> Document extract:
%%
Temporal Span Proposal Network for Video Relation Detection

⚠️ WARNING
This repo is not done yet...

Implementation of "What and When to Look?: Temporal Span Proposal Network for Video Visual Relation Detection"

Identifying relations between objects is central to understanding the scene. While several works have been proposed for relation modeling in the image domain, there have been many constraints in the video domain due to challenging dynamics of spatio-temporal interactions (e.g., Between which objects are there an interaction? When do relations occur and end?). To date, two representative methods have been proposed to tackle Video Visual Relation Detection (VidVRD): segment-based and window-based. We first point out the limitations these two methods have and propose Temporal Span Proposal Network (TSPN), a novel method with two advantages in terms of efficiency and effectiveness. 1) TSPN tells what to look: it sparsifies relation search space by scoring relationness (i.e., confidence score for the existence of a relation between pair of objects) of object pair. 2) TSPN tells when to look: it leverages the full video context to simultaneously predict the temporal span and categories of the entire relations. TSPN demonstrates its effectiveness by achieving new state-of-the-art by a significant margin on two VidVRD benchmarks (ImageNet-VidVDR and VidOR) while also showing lower time complexity than existing methods - in particular, twice as efficient as a popular segment-based approach.

Video Visual Realtion Detection (VidVRD) & Video Object Relation (VidOR)

Dataset & Annotations (VidVRD & VidOR)
Preprocessing (videos -> frames)
Aannotations -> COCO format
Object Detection w/ Faster R-CNN
Multi Object Tracking w/ DeepSORT
Relation Detection Baseline

Dataset & Annotations

VidVRD dataset can be found in here.
VidOR dataset can be found in here.

Preprocessing videos into frames

For VidVRD, use vidvrd_to_image.sh (will take about 1 hour).
For VidOR, use vidor_to_image.sh (will take about 7-8 hours).
%%
Saved entries:
%%
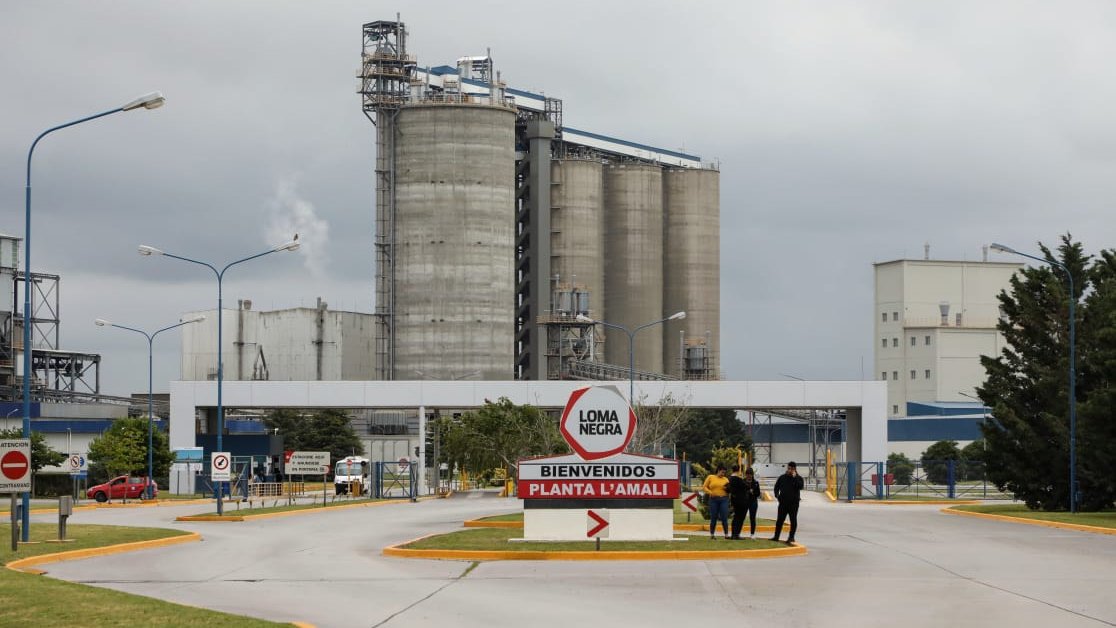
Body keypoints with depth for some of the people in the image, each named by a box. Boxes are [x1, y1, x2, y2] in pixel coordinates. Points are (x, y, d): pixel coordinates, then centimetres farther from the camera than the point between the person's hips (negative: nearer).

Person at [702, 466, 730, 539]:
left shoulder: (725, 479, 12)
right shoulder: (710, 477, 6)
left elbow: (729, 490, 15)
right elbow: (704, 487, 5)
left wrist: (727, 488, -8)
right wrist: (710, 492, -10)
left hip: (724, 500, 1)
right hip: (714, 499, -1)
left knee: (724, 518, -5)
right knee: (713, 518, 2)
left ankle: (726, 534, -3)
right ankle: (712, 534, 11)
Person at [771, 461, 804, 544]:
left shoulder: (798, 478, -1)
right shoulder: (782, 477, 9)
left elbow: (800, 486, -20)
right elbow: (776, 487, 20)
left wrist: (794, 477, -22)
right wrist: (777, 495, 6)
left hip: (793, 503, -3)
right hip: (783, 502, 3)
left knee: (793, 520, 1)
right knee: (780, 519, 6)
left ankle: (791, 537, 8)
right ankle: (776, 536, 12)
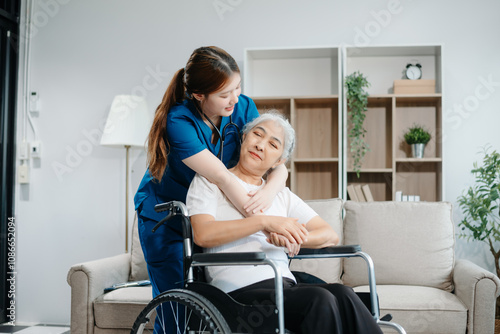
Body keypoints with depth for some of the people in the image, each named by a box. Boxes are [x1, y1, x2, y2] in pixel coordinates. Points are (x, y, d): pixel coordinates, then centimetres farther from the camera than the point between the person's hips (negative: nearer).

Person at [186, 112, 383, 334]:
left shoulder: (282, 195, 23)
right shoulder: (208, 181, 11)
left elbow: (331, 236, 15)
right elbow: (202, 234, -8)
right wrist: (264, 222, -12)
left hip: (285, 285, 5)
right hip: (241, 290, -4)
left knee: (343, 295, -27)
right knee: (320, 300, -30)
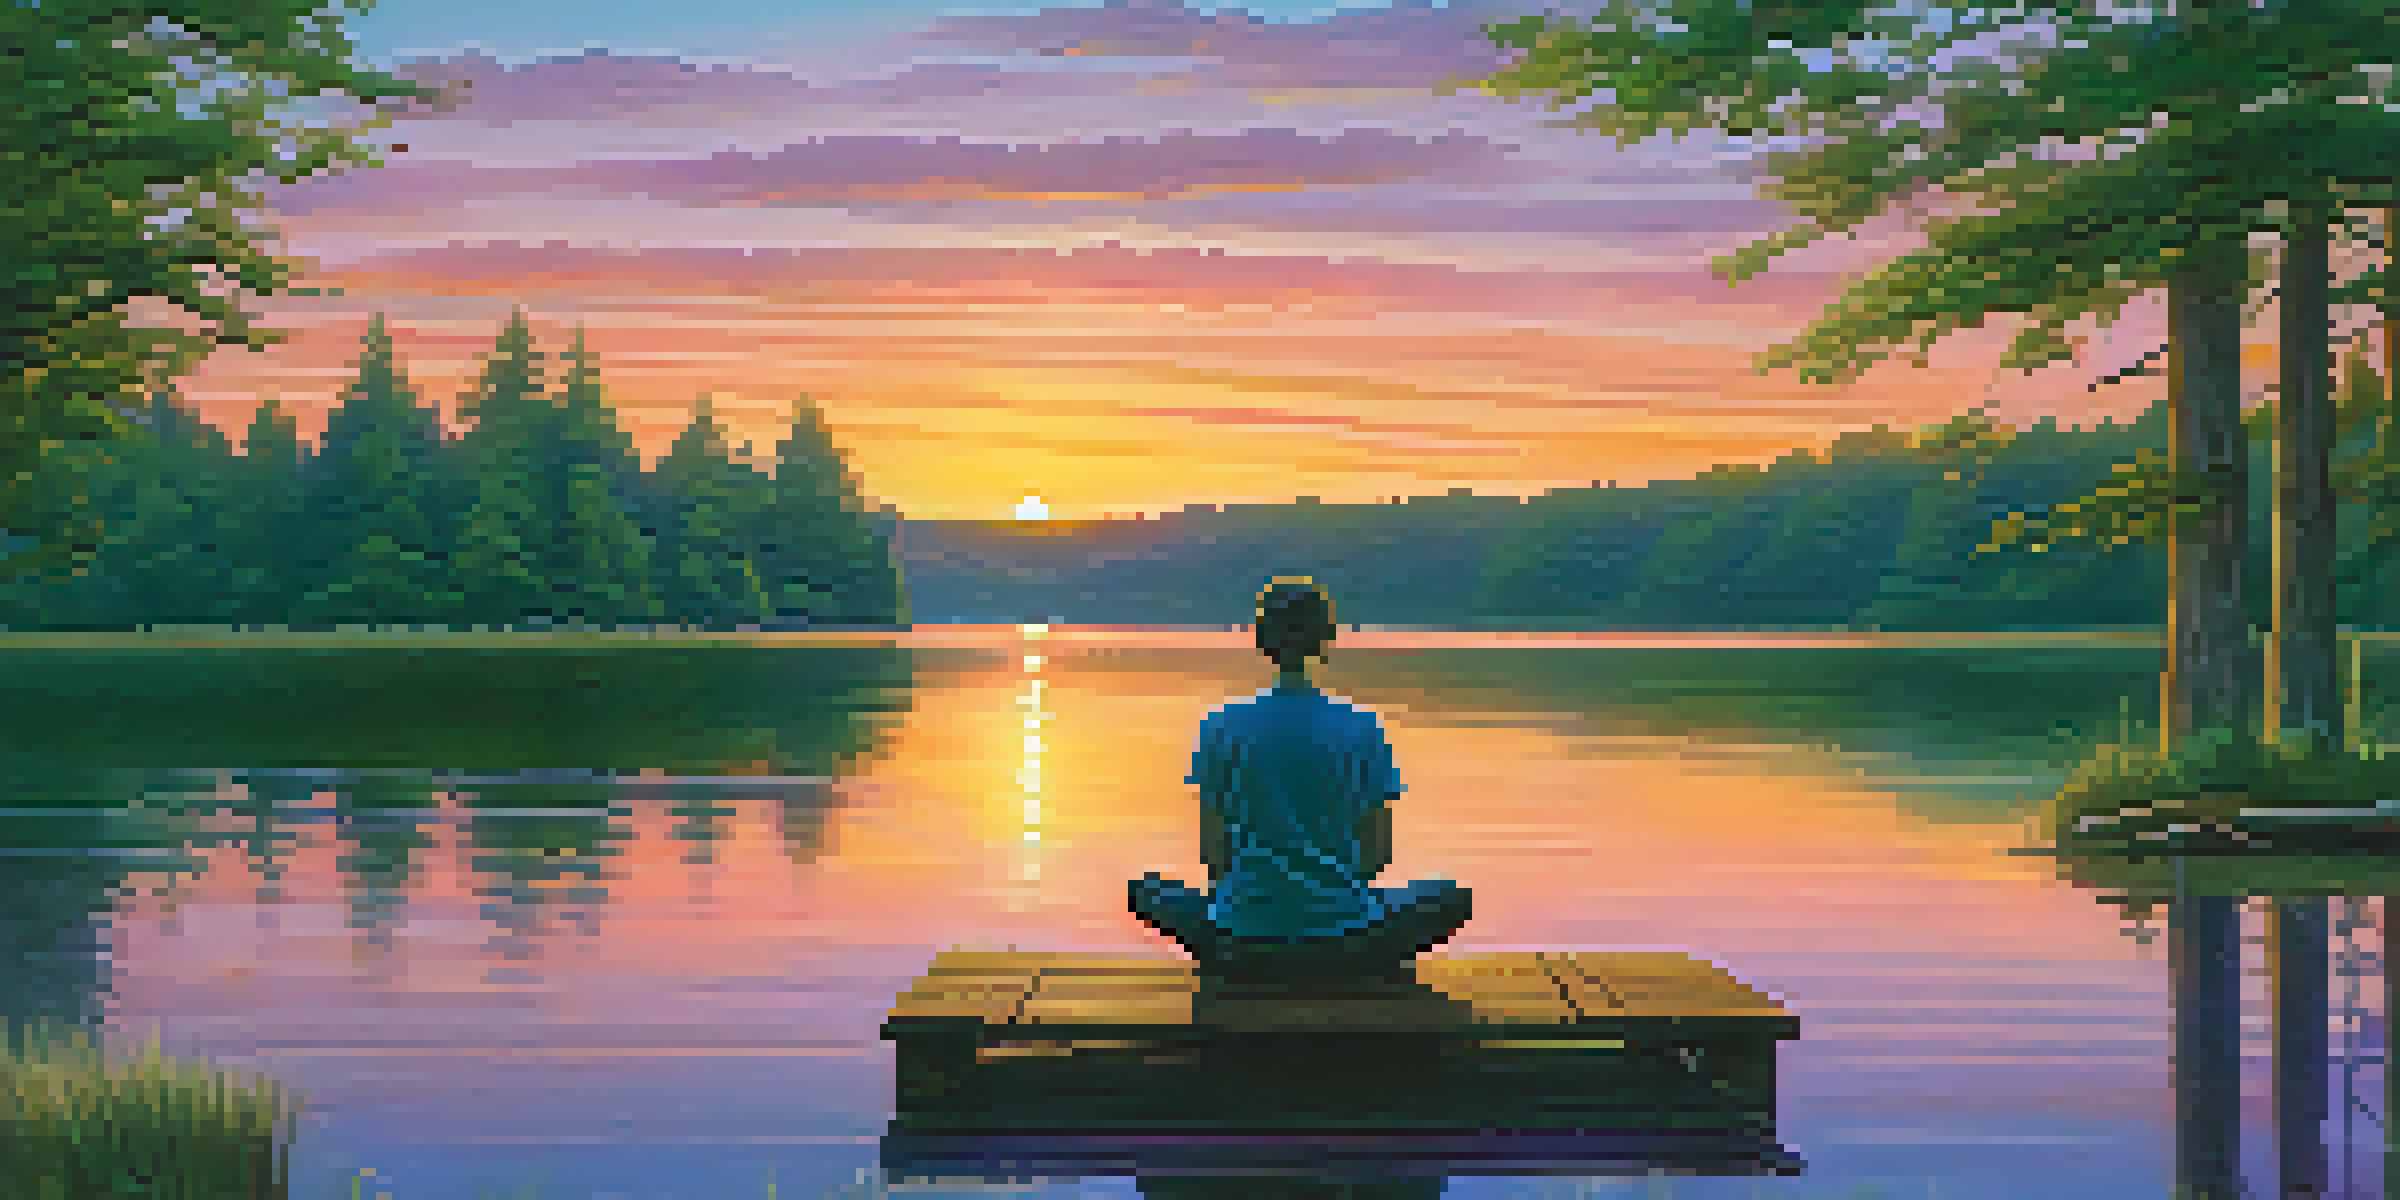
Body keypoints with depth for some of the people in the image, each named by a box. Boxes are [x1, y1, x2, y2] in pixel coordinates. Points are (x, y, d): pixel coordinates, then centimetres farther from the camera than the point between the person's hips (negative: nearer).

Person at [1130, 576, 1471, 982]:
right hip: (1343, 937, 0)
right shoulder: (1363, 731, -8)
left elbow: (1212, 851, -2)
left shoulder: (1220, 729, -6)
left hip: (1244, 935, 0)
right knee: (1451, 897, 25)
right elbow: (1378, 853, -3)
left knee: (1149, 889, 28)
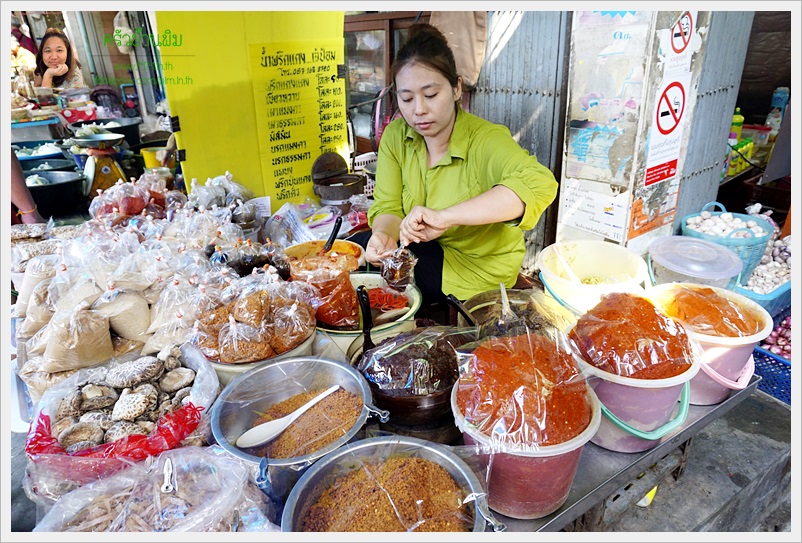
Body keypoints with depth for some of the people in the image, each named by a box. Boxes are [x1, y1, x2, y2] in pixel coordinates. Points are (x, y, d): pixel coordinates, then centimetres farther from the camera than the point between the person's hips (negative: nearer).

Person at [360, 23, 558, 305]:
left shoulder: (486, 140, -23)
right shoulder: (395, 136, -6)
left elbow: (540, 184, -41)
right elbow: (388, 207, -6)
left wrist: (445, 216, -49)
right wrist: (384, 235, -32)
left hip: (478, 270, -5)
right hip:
%%
> Prompt:
Which abbreviations are spelled out in full in the video relation detection page, and what does each stand for?

> Task result:
- TSPN: Temporal Span Proposal Network
- VidVRD: Video Visual Relation Detection
- VidOR: Video Object Relation